Oh yea, he's already flexed on me with his $1.2 million dollar house, with some horses. Getting paid either Seattle or San Fran money, as I'm not sure what his wife does remotely, but I think she came from SF, to do their job in middle TN.
cool, now his neighbors can hate him for being a carpetbagger big city elitist taking away their land while they fight any progressive policy attempting to stem the widening economic gap between them.
Plenty of people do. You can look at other cities that are pushing the $15/hour mark like Denver. It's seen a very similar rise in 1/2/3-BR rent prices inflating way outside of a normal rise. I mean, you can make the argument that the places issuing these minimum wage floors are generally trendy (SF/Seattle/Denver) and are more likely to be governed by Progressive-style leadership and inhabited by hipsters who seek a vibrant nightlife and that's adding to the huge inflation of COL. But then there's Austin. It's extremely hipster and is *not* seeing the same astronomical rise in COL that any of it's similarly trendy cities are. Denver, for a 1BR outside city center saw a 70% rise in rent (742->1324). In 2012, the minimum wage in Colorado was Federal. Now it's $13/hour. In Austin, a 1BR outside city center was $752. Now it's $1040, a 38% rise. Still inflating, but nowhere near Denver's rise. Austin doesn't deviate from Texas which doesn't deviate from Federal minimum wage numbers. Kinda playing devils advocate here, but numbers are numbers.
I lived in Denver, the rent far outpaced any minimum wage rise. I know it, I lived it. CoL has skyrocketed because so many people are moving to the area. At the same time, it being a desirable place can be somewhat depressive on income for lower tier jobs because of that. For reference, I lived in Denver from 2010 until 2016. My rent, for similar space, increased nearly 100 %. In that time, minimum wage in the city only increased a dollar.
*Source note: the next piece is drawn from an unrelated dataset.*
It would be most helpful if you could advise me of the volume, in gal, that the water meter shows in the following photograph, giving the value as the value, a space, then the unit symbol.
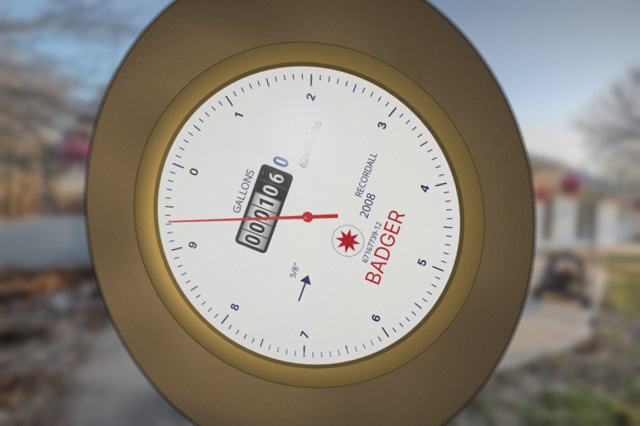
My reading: 1059.3 gal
It was the other way around: people were being priced right out of the city and having to commute in, which was exacerbating an already terrible transportation problem.
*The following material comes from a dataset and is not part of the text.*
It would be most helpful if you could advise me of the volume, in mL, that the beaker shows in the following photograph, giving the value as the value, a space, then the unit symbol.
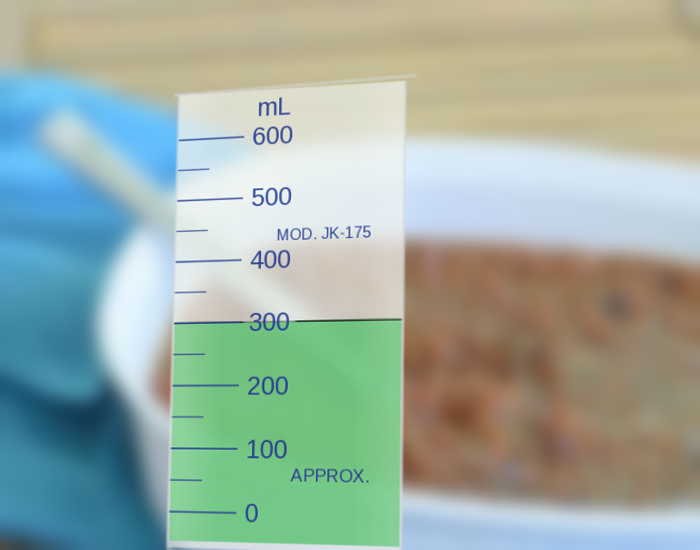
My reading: 300 mL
I was surprised at how slowly Denver has grown since 2010. Roughly 1.8%/year. Austin is growing at roughly 4.5%/year. Nashville, for reference, is around 2.5%/year. Note: Those figures are for outside of city-center. The city limits housing for Denver was outrageous.
It was more than 3,000 new people a month. That doesn't make a huge percentage, but Denver itself is just not nearly as big as Austin or Nashville and you could feel the added population.